Especially noteworthy in Aichi is the number of installations/performances. However, I found neither La Ribot’s "Laughing Hole" nor Hirata Oriza’s "robot theater", performed as an opening event, particularly interesting. I'm rather looking forward to seeing the upcoming pieces by Umeda Hiroaki, Ikeda Ryoji and Antonia Baehr. Anyway, what is elemental here is a setup deliberately designed by the organizers to encourage communication between performing artists' fans and fans of visual artists. If this doesn't happen, it simply makes no sense to invite and present artists from both genres at the same event.

 

Ishinha "When a Gray Taiwanese Cow Stretched " (Inujima, Setouchi) | REALTOKYO Ishinha "When a Gray Taiwanese Cow Stretched " (Inujima, Setouchi) | REALTOKYO
Ishinha "When a Gray Taiwanese Cow Stretched " (Inujima, Setouchi)

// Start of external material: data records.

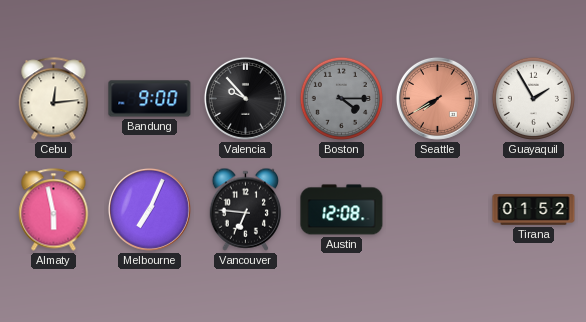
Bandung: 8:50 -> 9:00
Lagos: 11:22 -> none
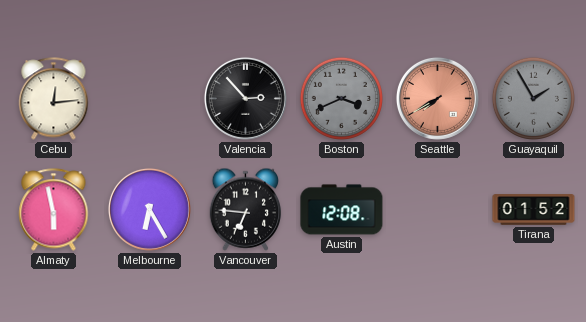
Bandung: 9:00 -> none
Valencia: 9:53 -> 2:53
Boston: 4:15 -> 3:41
Guayaquil dial: white -> grey
Melbourne: 7:04 -> 6:25
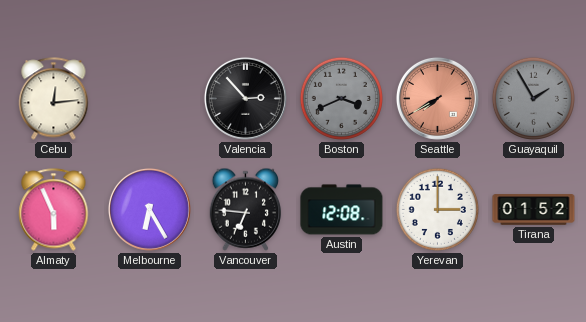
Almaty: 5:58 -> 5:56
Yerevan: none -> 3:00
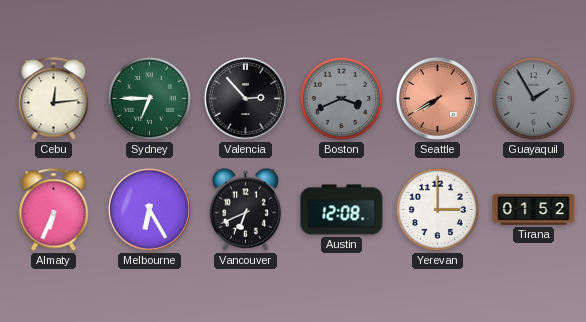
Sydney: none -> 6:45
Almaty: 5:56 -> 6:34
Vancouver: 6:46 -> 6:41
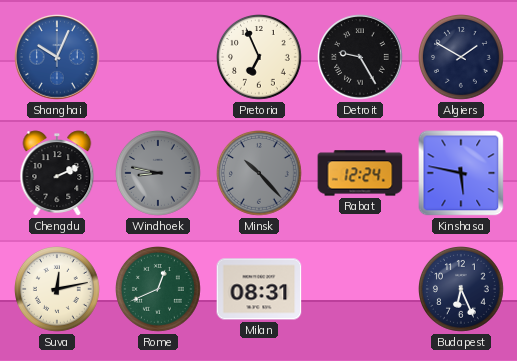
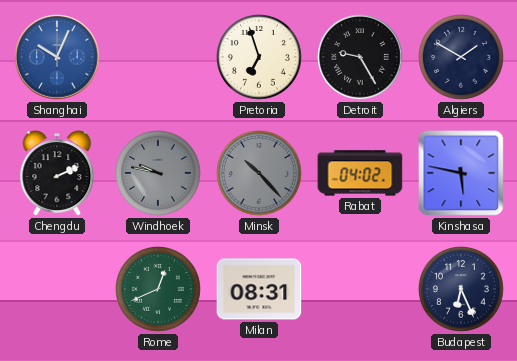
Pretoria: 6:56 -> 6:57
Windhoek: 8:47 -> 9:47
Rabat: 12:24 -> 04:02
Suva: 12:13 -> none
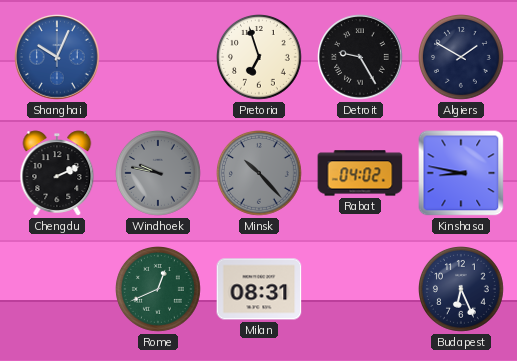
Kinshasa: 5:47 -> 8:47
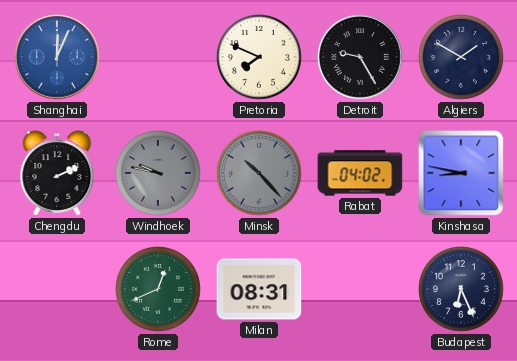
Shanghai: 10:04 -> 12:04
Pretoria: 6:57 -> 7:49
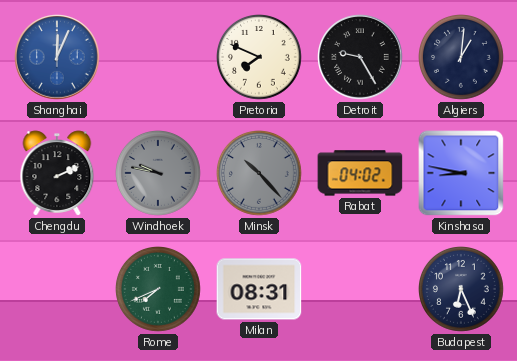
Algiers: 1:50 -> 1:01
Rome: 12:41 -> 7:41
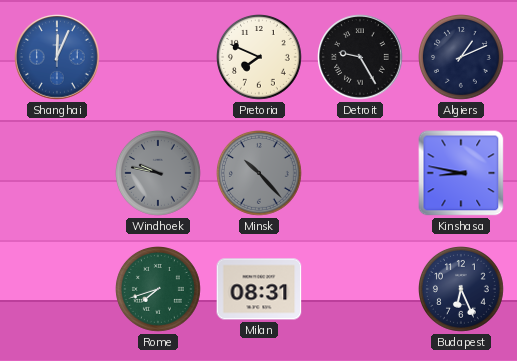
Algiers: 1:01 -> 1:11
Chengdu: 2:11 -> none
Rabat: 04:02 -> none
Rome: 7:41 -> 7:42
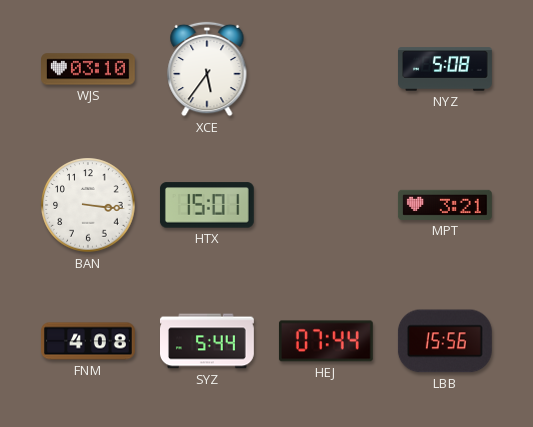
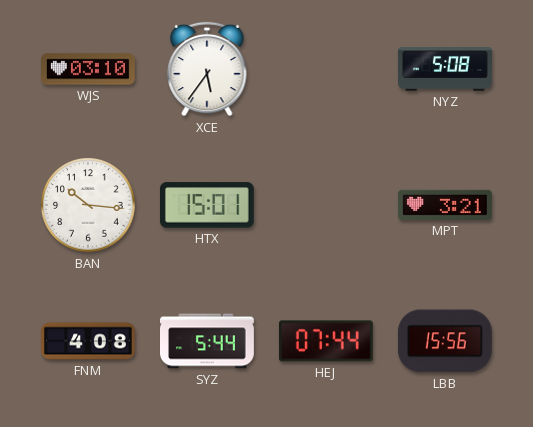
BAN: 3:16 -> 10:16
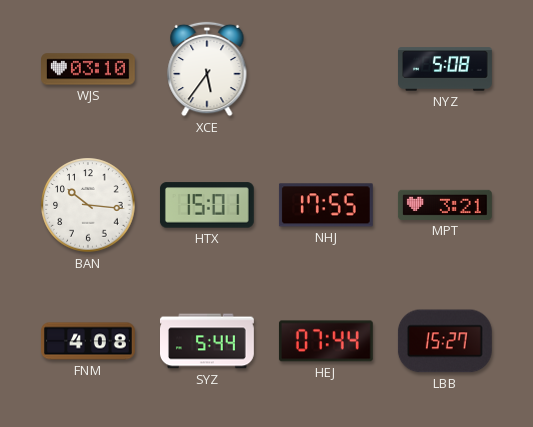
NHJ: none -> 17:55
LBB: 15:56 -> 15:27
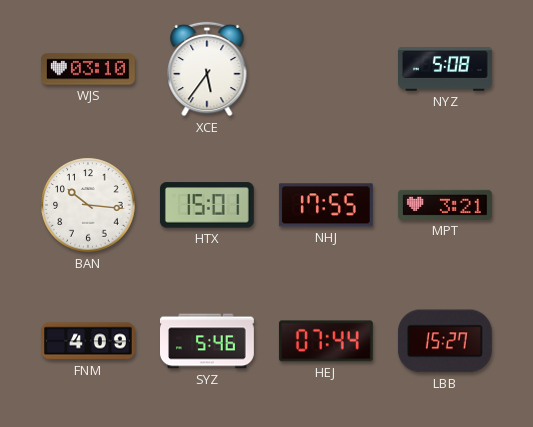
FNM: 4:08 -> 4:09
SYZ: 5:44 -> 5:46
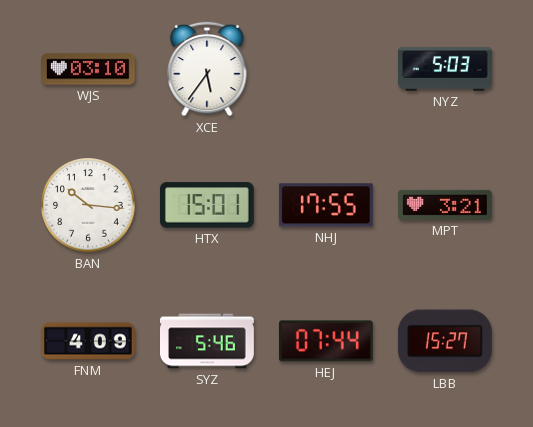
NYZ: 5:08 -> 5:03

Some potential in this respect I seemed to detect in Ishinha’s "When a Gray Taiwanese Cow Stretched", staged as part of the Setouchi festival on Inujima Island. Against a backdrop formed by the remains of a former refinery and the Seto Inland Sea, this history play was seasoned with such interesting temporal/spatial themes as "modernization" (imperialism, war) and "ocean" ("Japonesia", Ryukyu arc, Eastern Eurasia), however the most impressive sight was the wooden stage that was built as usual by all company members. The geometric construction defined primarily by large amounts of orthogonally assembled lumber smoothly incorporated also the refinery’s chimney as a vertical, and the skyline of the Seto Inland Sea as a horizontal element, which together functioned as an apparatus to visualize the "warp and woof" of history. In his exquisite essay on Manet, "Manet and the Object of Painting", Michel Foucault claims that the rectangular shapes defined by vertical and horizontal lines in Manet’s work suggest the painter’s canvas. As Ishinha have been creating sceneries rather unrelated to the framework of the proscenium arch, one can't say that the vertical and horizontal lines here make up an allegory of the stage. Nevertheless, it is quite entertaining to watch the piece while imagining that company leader Matsumoto Yukichi, who originally comes from visual arts, chose Manet as an underlying theme. It would be even greater fun if it were indeed an unconscious citation.

 

Be that as it may, all this doesn't take effect if no art fans come and watch it – or alternatively, if theatre fans don't decipher the context of fine art. The state of "artistic genres trapped in an octopus pot" that has probably occurred several times in the course of history keeps undermining the world since the 1970s. Let’s expect from these two new art festivals that they shatter the pot to free all the big and small octopuses, and let them roam around as they like.